Raffica di controlli anti Covid nella movida di Foggia, fermate 165 persone (29 con precedenti penali). Sequestrata anche droga

Nel corso del fine settimana, Agenti della Polizia di Stato della Questura di Foggia e del Reparto Prevenzione Crimine  sono stati impiegati unitamente ai militari dell’Arma dei Carabinieri e della Guardia di Finanza, nonché della Polizia Locale, nel settimanale servizio di ordine pubblico e sicurezza collettiva, finalizzato al contenimento del rischio pandemico e al rispetto della legalità nelle serate della cosiddetta “Movida”.

Le pattuglie sono state dislocate per effettuare i controlli, sia nel centro cittadino che in altre zone della città dove si registra maggior aggregazione di persone. In particolare i servizi si sono svolti a piazza Padre Pio, P.zza De Gasperi, zona Pantanella e parco San Felice. Controlli anti assembramento sono stati effettuati anche in Piazza dei Martiri Triestini.

Nel corso del servizio intorno alle 20, gli agenti notavano nei pressi di Parco San Felice un gruppo di persone davanti ad un locale, pertanto procedevano ad un controllo di una decina di persone, di cui 5 con precedenti di polizia. Trattandosi di un circolo privato il titolare si riservava di fornire la documentazione alla Divisione Amministrativa, per le verifiche sulla regolarità del predetto circolo.

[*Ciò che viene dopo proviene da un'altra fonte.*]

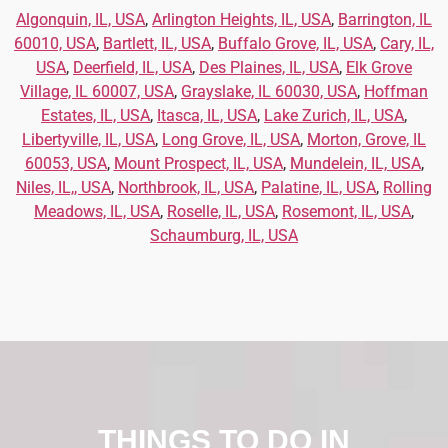
Algonquin, IL, USA
,
Arlington Heights, IL, USA
,
Barrington, IL
60010, USA
,
Bartlett, IL, USA
,
Buffalo Grove, IL, USA
,
Cary, IL,
USA
,
Deerfield, IL, USA
,
Des Plaines, IL, USA
,
Elk Grove
Village, IL 60007, USA
,
Grayslake, IL 60030, USA
,
Hoffman
Estates, IL, USA
,
Itasca, IL, USA
,
Lake Zurich, IL, USA
,
Libertyville, IL, USA
,
Long Grove, IL, USA
,
Morton, Grove, IL
60053, USA
,
Mount Prospect, IL, USA
,
Mundelein, IL, USA
,
Niles, IL,, USA
,
Northbrook, IL, USA
,
Palatine, IL, USA
,
Rolling
Meadows, IL, USA
,
Roselle, IL, USA
,
Rosemont, IL, USA
,
Schaumburg, IL, USA
THINGS TO DO IN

Poco più tardi, verso le 23, altri agenti nello svolgimento del servizio all’interno della Villa Comunale, notavano due giovani gambiani sospetti che venivano sottoposti  a perquisizione personale. Il primo di anni 21, veniva trovato in possesso di una bustina di marijuana, mentre l’altro, di anni 25 veniva trovato in possesso di 5 bustine di marijuana, per un peso di circa 16 grammi, oltre ad un coltello da cucina, un paio di forbici e 13 bustine vuote, il  tutto nascosto all’interno di uno zaino. Tutto il materiale è stato sequestrato.

Entrambi i giovani venivano condotti presso gli Uffici della Questura, al fine di procedere all’esatta identificazione. In seguito agli accertamenti emergeva che uno dei due aveva fornito false generalità, pertanto  veniva denunciato per false attestazioni sull’identità personale e segnalato amministrativamente per uso personale di sostanza stupefacente. L’altro giovane, invece, veniva denunciato in stato di libertà per detenzione di sostanze stupefacenti ai fini di spaccio e  messo a disposizione dell’Ufficio Immigrazione, in quanto risultava destinatario di un decreto di espulsione. 

Complessivamente nel corso del servizio sono state controllate 165 persone, di cui 29 con precedenti penali; sono stati effettuati 5 posti di controllo, nel corso dei quali sono state controllate 56 autovetture. Diverse sono state le contravvenzioni elevate  in violazione del Codice della Strada.